From restricting air travel to squeezing natural gas supplies, Russia has begun to level threats that could hurt its own economy far worse than the outside world.
Prime minister Dmitry Medvedev has again threatened to cut off his country’s air space to western airlines is Europe proceeds with new sanctions. That was an escalation from a month ago, when he threatened only to cut off Siberian air space.
By one estimate, it would cost European airlines alone up to $200 million a year to fly around Russia en route to Asia. But tit-for-tat tactics can become expensive if carried to their logical extremes: Russia’s cost would be substantially higher when you add lost air transit fees ($170 million last year) and the price if the West retaliates by forcing Russian airlines to avoid Europe.

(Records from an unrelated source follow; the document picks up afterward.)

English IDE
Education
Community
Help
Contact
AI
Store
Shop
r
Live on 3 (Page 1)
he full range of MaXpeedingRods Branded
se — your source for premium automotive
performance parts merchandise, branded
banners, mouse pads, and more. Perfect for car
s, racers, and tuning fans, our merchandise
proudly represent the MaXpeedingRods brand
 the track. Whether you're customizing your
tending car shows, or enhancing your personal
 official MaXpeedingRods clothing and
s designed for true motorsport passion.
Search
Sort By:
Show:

Meanwhile, Aeroflot has already suffered from the Russian invasion of Ukraine—its shares have plunged by 34% since the annexation of the Crimean peninsula on Feb. 27.

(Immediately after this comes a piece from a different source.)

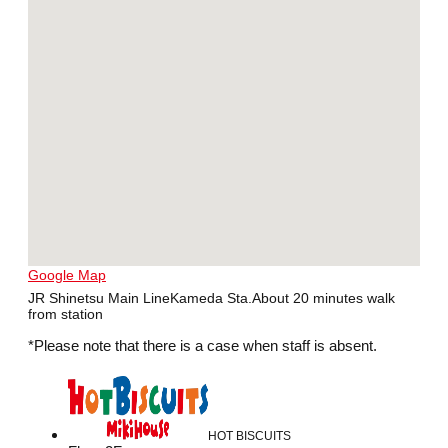
Google Map
JR Shinetsu Main LineKameda Sta.About 20 minutes walk
from station
*Please note that there is a case when staff is absent.
HOT BISCUITS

Moscow is also threatening to reduce (paywall) shipments of natural gas to Europe should it proceed with plans to re-export its own Russian supplies to Ukraine. Russia cut off gas to Ukraine in February in a price dispute. Ukraine says it has almost enough gas in storage to last the winter, and last week, Slovakia—a customer of Russia’s Gazprom—opened a pipeline to Ukraine, to help make up the rest of Kyiv’s needs. Poland and Hungary may re-export Gazprom gas to Ukraine as well.
If Russia carries through with its threat, it would be going up against a Europe that is already steeled for a cutoff. EU gas storage facilities are between 89% and 92% full. That does not mean that Europe is impervious to a gas cutoff this winter, but it does suggest that it is far less vulnerable than Russia’s previous such moves in 2006 and 2009.

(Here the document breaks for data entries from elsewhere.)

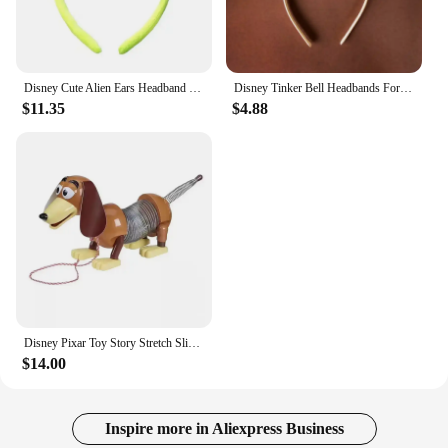
Disney Cute Alien Ears Headband Women Cartoon Mickey Mouse Hairbands Girls Toy Story 2 Hair Accessories Kids Party Birthday Gift
Disney Tinker Bell Headbands For Girls Butterfly Bow Vine Ears Hair Accessories Women Cosplay Wings Fairy Hairband Kids Carnival
$11.35
$4.88
Disney Pixar Toy Story Stretch Slinky Dog Action Figures Toys Sheepherder Slinky Dog Woody Anime Figure Dolls Gifts for Kids
$14.00
Inspire more in Aliexpress Business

And how is Gazprom itself doing? Not so well. As we’ve written, its profits plunged 38% in the first half of the year. Its shares trade near the lowest among its major emerging market peers. Gazprom, which sends 75% of its exports to Europe, would suffer a body blow if a cutoff to Europe is sustained. That would hurt the Russian budget as well: Gazprom provides about 5% of the government’s income.
Then there is oil: Another 45% of Russia’s budget comes from oil exports, the biggest source of which is state-controlled Rosneft. And Rosneft is also in long-range trouble. Western sanctions to date—constraining Rosneft’s access to financing and advanced oilfield technology—have clamped the company in a cash squeeze. It still churns out billions of dollars a year, but it also has about $55 billion in debt on its books, plus steep bills for Arctic and Siberian drilling projects that it hopes will boost its annual oil production by a third—to 6.4 million barrels a day—by 2020.
Last month, Rosneft had to go to the Russian government to ask for $42 billion to tide it over. It cannot rely fully on its oil sales because it has already pledged 800,000 barrels of daily production—16% of its approximately 5 million barrels—to China and Swiss-based trading companies in exchange for cash, Bernstein’s Teng Ben tells Quartz.
In the case of China National Petroleum Corp., that oil has to be delivered for the next 25 years; for Vitol and Glencore, the debt goes on for just five years. But, when Rosneft returned (paywall) for $2 billion more in cash a couple of weeks ago, Vitol said no because of the sanctions.